Error when using array elements in conditional statements in C

Question

I have done my fair share of studying the C language and came across this inconsistency for which I cannot account. I have searched everywhere and reviewed all data type definition and relational syntax, but it is beyond me.

From the book C How to Program, there is a question to make a binary to decimal converter where the input must be 5-digits. I developed the follow code to take in a number and, through division and remainder operations, split it into individual digits and assign each to an element in of an array. The trouble arises when I try to verify that the number entered was indeed binary by checking each array element to see whether it is a 1 or 0.

Here is the code:

#include <stdio.h>

int power (int x, int y); //prototype

int main(void)
{
    int temp, bin[5], test;
    int n=4, num=0;
//get input
    printf("%s","Enter a 5-digit binary number: ");
    scanf("%d", &temp);

//initialize array
    while(n>=0){
        bin[n]=temp/power(10,n);
        temp %= power(10,n);
        n--;    }

//verify binary input
for (test=4; test>=0; test--){
    if ((bin[n]!=0)&&(bin[n]!=1)){
        printf("Error. Number entered is not binary.\n");
        return 0;   }

//convert to decimal 
    while(n<=4){
        num+=bin[n]*power(2,n);
        n++;    }

    printf("\n%s%d\n","The decimal equivalent of the number you entered is ",num);
    return 0;
}

//function definition
int power(int x, int y)
{
    int n, temp=x;
    if(y==0) return 1;
    for(n=1; n<y; n++){
        temp*=x;    }
    return temp;
}

Could someone explain to me why regardless of input (whether: 00000, or 12345), I always get the error message? Everything else seems to work fine. Thank you for your help.

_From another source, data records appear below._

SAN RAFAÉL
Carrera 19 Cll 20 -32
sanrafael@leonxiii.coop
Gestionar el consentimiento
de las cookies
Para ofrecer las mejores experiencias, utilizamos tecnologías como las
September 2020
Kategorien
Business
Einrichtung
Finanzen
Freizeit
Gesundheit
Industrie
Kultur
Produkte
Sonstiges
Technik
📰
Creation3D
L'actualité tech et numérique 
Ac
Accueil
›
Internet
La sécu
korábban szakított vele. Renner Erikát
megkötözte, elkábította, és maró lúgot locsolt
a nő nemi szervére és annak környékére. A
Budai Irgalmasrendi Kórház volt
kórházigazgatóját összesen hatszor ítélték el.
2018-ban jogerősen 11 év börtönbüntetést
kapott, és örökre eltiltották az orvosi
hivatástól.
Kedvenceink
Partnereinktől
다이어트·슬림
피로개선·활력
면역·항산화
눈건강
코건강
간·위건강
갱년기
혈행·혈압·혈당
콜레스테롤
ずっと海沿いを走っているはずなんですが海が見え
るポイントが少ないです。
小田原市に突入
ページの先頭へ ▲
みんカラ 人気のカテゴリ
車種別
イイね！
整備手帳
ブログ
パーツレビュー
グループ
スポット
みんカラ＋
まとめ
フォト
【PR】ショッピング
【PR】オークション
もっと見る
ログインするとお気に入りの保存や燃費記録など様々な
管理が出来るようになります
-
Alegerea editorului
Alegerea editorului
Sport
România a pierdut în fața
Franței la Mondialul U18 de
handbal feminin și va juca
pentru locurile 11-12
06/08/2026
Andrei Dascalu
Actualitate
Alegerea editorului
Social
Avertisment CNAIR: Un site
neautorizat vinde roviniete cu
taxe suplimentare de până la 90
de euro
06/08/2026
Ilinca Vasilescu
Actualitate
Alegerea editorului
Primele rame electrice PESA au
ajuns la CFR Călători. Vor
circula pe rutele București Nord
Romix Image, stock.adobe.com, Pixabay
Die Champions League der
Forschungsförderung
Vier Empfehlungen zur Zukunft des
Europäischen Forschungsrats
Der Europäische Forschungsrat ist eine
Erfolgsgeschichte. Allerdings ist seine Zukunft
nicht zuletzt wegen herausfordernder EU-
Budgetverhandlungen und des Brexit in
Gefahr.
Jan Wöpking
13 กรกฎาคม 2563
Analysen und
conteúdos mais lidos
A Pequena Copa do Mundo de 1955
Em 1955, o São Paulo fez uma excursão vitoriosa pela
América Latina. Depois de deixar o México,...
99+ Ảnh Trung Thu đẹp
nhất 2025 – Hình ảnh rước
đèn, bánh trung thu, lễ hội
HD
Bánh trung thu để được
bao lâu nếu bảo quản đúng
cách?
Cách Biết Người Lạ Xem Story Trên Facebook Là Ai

Update: If the if statement is moved to the while loop before. This should still work right?

Update2: Never mind, I noticed my mistake. Moving the if statement to the while repetition before does work given the solution supplied by sps and Kunal Tyagi.

Answer 1

One issue is that, while checking if the number is binary or not, you are returning at wrong place. You need to return only if the number is not binary. But you are returning outside the if condition. So your program returns no matter what the input is.

for (test=4; test>=0; test--){
    if ((bin[test]!=0)&&(bin[test]!=1))
        printf("Error, numbered entered was not binary.\n");
        // Issue here, you are returning outside if
        return 0; }  //exit program 

You can change that to:

for (test=4; test>=0; test--){
    if ((bin[test]!=0)&&(bin[test]!=1)) {
         printf("Error, numbered entered was not binary.\n");
         // Return inside the if
         return 0; // exit program
    }                
} 

---

There is one more issue. Before you convert your number to decimal, you need to set n = 0;

//convert to decimal
n = 0; /* need to set n to zero, because by now  
          n will be -1.
          And initially when n is -1, accessing 
          bin[-1] will result in undefined behavior
       */ 
while(n<=4){
    num+=bin[n]*power(2,n);
    n++;    }

Answer 2

This looks like a homework, but your issue is in the brackets. More specifically line 23. That line is not part of the logical if statement despite the indentation (since that doesn't matter in C). No matter what, the program will exit on test=4 after checking the condition.

Solution:

if ((bin[test]!=0)&&(bin[test]!=1)) { // << this brace
        printf("Error, number entered was not binary.\n");
        return 0;   } }  //exit program // notice 2 braces here

Answer 3

After this

    while(n>=0){
    bin[n]=temp/power(10,n);
    temp %= power(10,n);
    n--;    }

n is set as -1 so when you try to convert to decimal the statement bin[n] is actually bin[-1] so it returns you error.